Task material below:

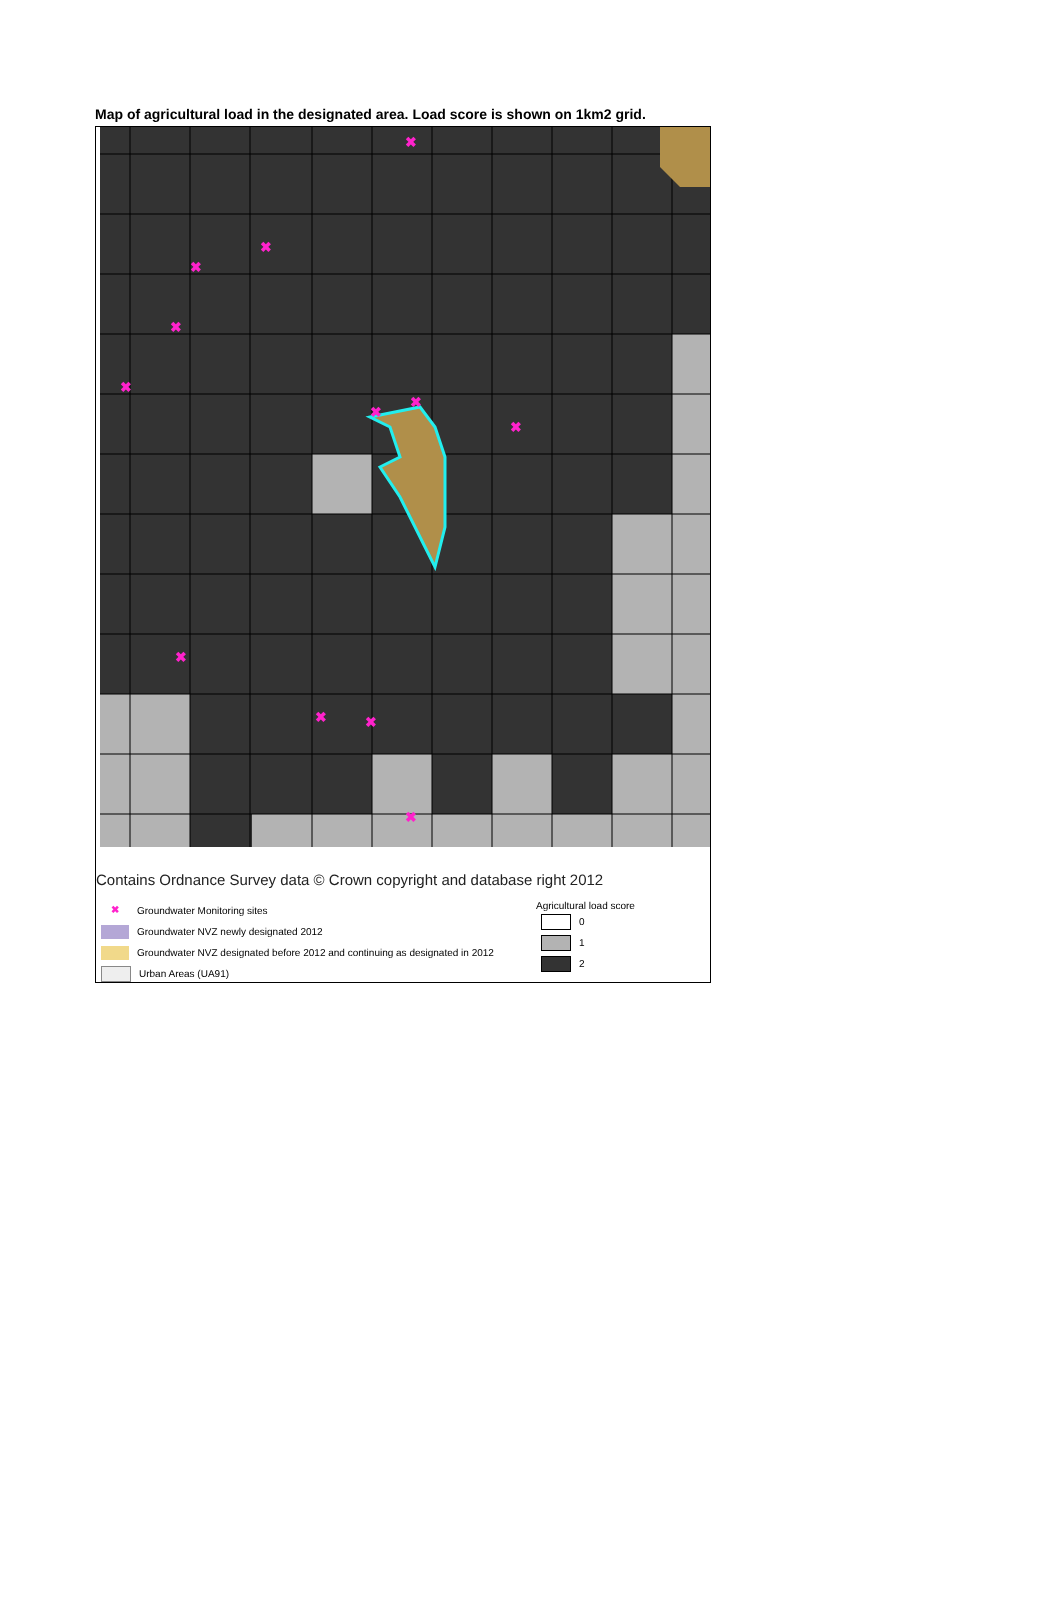Map of agricultural load in the designated area. Load score is shown on 1km2 grid.
✖
✖
✖
✖
✖
✖
✖
✖
✖
✖
✖
✖
Contains Ordnance Survey data © Crown copyright and database right 2012
✖ Groundwater Monitoring sites
Groundwater NVZ newly designated 2012
Groundwater NVZ designated before 2012 and continuing as designated in 2012
Urban Areas (UA91)
Agricultural load score
0
1
2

End of Task material.

• _Problem to solve_
A verbatim copy of every entry is wanted; the pictures stay out of it.

• _Solution to the exercise_
Map of agricultural load in the designated area. Load score is shown on 1km2 grid.
✖
✖
✖
✖
✖
✖
✖
✖
✖
✖
✖
✖
Contains Ordnance Survey data © Crown copyright and database right 2012
✖ Groundwater Monitoring sites
Groundwater NVZ newly designated 2012
Groundwater NVZ designated before 2012 and continuing as designated in 2012
Urban Areas (UA91)
Agricultural load score
0
1
2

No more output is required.